Hojo lies at the foot of Mt. Takanawa, whose foothills reach to the sea on either side of the one-time municipality. Between these two protective arms, the land rises gently from a long, straight seashore with sandy beaches. The wind from the Inland Sea blows particularly strongly here in some seasons, which explains the other name for the area — Kazahaya or “fast wind”.

These conditions gave rise to seagoing military clans, the suigun, which came to dominate the Seto Inland Sea through a combination of piracy, and later protection rackets with some navigational help thrown in. In time, they became the de facto government of their region. The Kono clan which ruled Hojo eventually moved to Matsuyama, establishing Yuzuki Castle in what later became Dogo Park.

There’s lots to see and do in Hojo. All year round, the beaches make a pleasant getaway. Asanami Beach, Monchichi Kaigan Beach, and Fuwari Kaigan Beach each have their charms.

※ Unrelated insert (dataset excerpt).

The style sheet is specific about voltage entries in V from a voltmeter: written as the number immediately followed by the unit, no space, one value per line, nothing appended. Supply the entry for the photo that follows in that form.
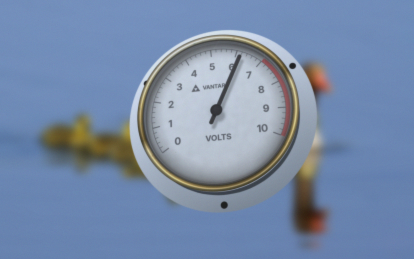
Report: 6.2V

Kashima Island just off the coast of Hojo also has several beaches. In addition it has a restaurant, café and a free campsite. Near Kashima is the onsen Seapa Makoto, which is unusual for its naturally salty water. Seapa also has reasonable accommodation. Another place to stay is the Hojo Suigun Youth Hostel.

There are many places to eat in Hojo. You might like to try anything you find along Route 179, but my recommendations are Curcova for curry, Ajikobo Hanahenro Restaurant at the Fuwari Road Station for Japanese, and Uloncha for Chinese. Hojo is also home to two excellent sake breweries, Yuki Suzume and Sakura Uzumaki, both of which have small shops.

If you’re interested in history, the Hojo Hometown Pavilion has a small but interesting selection of archaeological artifacts. These include some of the weapons and ceramics found in the many kofun burial chambers that dot Hojo. Three of these tombs can still be visited and you can even go inside two of them (at your own risk). The suigun were patrons of Buddhism, and every temple in Hojo has its Buddhist statuary. The largest wooden Buddhist statue in Ehime is housed in a small temple here.

Besides hikes up Mt. Takanawa, there are several smaller mountains that can be climbed in an hour or so. There are stunning views from the top. Eryo-san, Koshi-ore-yama, and Ongoyama and Mengoyama are all easy but rewarding climbs.

Hojo is the venue for a number of exciting festivals. In spring, there’s the Kashima Festival, in summer the Kazahaya fireworks festival and in autumn, the Hojo Harvest Festival.

This area is hardly on the tourism radar at all, but if you want a glimpse of some of the living traditions of rural Japan, this is a good place to look.